Invented by CEO and founder Claudio Spadaccini, who claims to have combined techniques, characteristics and components of existing industries, Energy Dome says the CO2 Battery is easy to build and low-cost, comes with low environmental and safety risks, and is best-suited for applications requiring 8-hour to 24-hour durations of storage.
In addition, Energy Dome claims its tech can provide grid operators with inertia services due to its use of rotating turbomachinery. Thermal power generators’ turbines have traditionally supplied this, but new sources are being sought as fossil fuel plants retire.

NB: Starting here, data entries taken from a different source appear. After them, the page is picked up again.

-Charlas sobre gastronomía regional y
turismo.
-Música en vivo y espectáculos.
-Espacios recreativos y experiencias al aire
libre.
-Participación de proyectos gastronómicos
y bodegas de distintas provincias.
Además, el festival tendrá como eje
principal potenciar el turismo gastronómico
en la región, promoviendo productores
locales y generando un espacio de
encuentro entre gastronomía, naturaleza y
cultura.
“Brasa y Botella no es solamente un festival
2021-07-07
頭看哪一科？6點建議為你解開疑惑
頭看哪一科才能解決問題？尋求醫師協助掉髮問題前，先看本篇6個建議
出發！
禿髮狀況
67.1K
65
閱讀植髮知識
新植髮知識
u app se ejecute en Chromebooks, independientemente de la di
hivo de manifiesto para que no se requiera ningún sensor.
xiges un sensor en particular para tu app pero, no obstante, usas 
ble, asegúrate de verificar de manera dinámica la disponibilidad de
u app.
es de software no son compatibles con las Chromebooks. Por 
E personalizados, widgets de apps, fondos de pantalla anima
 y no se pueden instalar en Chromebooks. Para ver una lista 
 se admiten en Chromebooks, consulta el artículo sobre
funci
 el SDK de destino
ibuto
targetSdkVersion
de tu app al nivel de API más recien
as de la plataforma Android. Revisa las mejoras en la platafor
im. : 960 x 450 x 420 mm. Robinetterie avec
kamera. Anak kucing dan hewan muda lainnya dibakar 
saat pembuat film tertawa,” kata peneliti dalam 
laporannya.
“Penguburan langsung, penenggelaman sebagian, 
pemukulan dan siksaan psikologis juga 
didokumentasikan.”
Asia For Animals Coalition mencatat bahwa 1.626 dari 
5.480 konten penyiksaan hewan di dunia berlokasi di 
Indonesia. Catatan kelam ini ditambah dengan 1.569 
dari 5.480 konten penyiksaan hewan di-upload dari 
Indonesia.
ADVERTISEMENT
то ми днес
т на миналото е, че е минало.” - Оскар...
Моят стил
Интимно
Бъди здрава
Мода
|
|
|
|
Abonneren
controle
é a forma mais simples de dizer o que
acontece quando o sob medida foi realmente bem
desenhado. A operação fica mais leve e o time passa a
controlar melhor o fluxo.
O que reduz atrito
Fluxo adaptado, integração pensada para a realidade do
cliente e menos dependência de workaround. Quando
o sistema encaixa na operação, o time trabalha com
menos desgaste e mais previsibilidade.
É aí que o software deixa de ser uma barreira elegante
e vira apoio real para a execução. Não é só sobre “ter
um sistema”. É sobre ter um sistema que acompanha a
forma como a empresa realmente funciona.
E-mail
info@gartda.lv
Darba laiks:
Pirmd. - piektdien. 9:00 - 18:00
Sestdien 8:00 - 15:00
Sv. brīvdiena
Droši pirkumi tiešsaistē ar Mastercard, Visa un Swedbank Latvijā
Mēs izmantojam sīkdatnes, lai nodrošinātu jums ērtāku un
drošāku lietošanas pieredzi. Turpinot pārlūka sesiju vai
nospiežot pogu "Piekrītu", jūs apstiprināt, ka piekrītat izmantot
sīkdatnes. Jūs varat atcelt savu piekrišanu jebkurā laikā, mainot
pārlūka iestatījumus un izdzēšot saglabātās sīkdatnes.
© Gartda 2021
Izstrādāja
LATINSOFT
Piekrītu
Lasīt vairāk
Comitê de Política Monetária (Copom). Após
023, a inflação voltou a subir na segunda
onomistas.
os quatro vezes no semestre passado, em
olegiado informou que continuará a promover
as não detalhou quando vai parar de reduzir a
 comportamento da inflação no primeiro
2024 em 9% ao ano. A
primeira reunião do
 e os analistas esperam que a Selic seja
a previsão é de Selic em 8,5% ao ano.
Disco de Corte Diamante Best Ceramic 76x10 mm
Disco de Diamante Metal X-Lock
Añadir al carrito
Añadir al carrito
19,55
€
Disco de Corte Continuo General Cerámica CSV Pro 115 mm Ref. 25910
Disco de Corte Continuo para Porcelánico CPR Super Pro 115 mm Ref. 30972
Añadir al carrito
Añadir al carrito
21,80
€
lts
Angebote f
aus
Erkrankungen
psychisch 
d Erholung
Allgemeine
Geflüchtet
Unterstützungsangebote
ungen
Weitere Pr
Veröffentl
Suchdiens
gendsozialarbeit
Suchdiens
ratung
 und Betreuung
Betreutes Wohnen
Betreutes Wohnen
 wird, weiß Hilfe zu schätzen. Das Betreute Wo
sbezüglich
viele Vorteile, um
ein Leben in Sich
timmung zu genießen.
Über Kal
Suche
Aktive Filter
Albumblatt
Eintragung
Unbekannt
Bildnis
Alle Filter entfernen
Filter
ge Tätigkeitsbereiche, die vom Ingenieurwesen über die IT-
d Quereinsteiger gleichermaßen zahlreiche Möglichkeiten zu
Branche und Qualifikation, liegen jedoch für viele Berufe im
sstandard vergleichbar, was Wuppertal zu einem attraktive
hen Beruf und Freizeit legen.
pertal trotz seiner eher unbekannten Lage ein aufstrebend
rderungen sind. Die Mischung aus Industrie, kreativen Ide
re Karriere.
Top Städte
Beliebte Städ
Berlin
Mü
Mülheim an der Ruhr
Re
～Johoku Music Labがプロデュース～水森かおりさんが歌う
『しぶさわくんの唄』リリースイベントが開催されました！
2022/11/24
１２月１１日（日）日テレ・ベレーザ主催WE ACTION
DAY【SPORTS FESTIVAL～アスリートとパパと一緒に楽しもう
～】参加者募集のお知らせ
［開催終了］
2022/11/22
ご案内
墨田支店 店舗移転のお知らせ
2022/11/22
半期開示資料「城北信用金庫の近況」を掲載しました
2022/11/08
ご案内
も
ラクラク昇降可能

Energy Dome says the CO2 Battery is another option alongside grid-forming battery energy storage systems (BESS) equipped with advanced inverters, which can mimic the frequency-maintaining role and supply ‘synthetic inertia,’ or synchronous condensers, which do the same but without the multi-level benefits of energy storage.
Details of potential projects were not given, but Google’s energy demand is mainly coming from data centres and, increasingly, artificial intelligence (AI).
Energy Dome did say the partners aim to develop projects around the world, including Europe, the US, and the Asia-Pacific region. A pipeline of potential sites and projects has already been identified and is in the development and contracting stages. Financial terms of the digital technology giant’s strategic investment were also undisclosed.
Google has already brokered many clean energy deals and formed partnerships for low-carbon power, including a December 2024 agreement with US solar PV and energy storage developer Intersect Power and a recent hydroelectricity deal with Brookfield, but this marks its first foray into the LDES space.
However, the company is known to have publicly expressed interest in LDES solutions, loosely defined as technologies that provide discharge durations at full rated output for anything from six to 24 hours, as Google joined the global Long Duration Energy Storage Council (LDES Council) trade association in 2022.
“Google is committed to powering our operations with clean energy, and Energy Dome’s technologically proven and scalable long-duration energy storage solution can help us unlock rapid progress,” Google director of EMEA energy Maud Texier said.
Energy Dome has to date built one 2.5MW/4MWh functioning commercial demonstration project in Sardinia, Italy, which went online in the same year Google joined LDES Council. After its successful operation over the past couple of years, the LDES company is currently building the first large-scale 10-hour duration CO2 Battery, also in Italy.
Another key feature of the CO2 Battery is that the projects can be easily replicated, and Energy Dome’s next project set to go into construction, in Wisconsin, US, will be the same output, storage capacity and form factor as the 20MW/200MWh project in Sardinia.
The startup has signed commercial offtake deals with utilities Engie for its 200MWh Sardinia project and with Alliant Energy for its Wisconsin project, announcing earlier this week that the latter has gained approval from regulators in the US state.
In January, the CO2 Battery was selected for a 20MW/160MWh deployment in India by state-owned power company NTPC, which was among the subjects Energy Dome’s Ben Potter, COO of its storage-as-a-service division, discussed in an interview earlier this year with ESN Premium.
The new partnership “isn’t just about Google,” Maud Texier said.
“By helping to scale this first-of-a-kind LDES technology, we hope to help communities everywhere gain greater access to reliable, affordable electricity and support grid resilience as we integrate more renewable energy sources.”
Energy Dome was the inaugural winner of the LDES Company of the Year award at the 2024 Energy Storage Awards, hosted by our publisher Solar Media.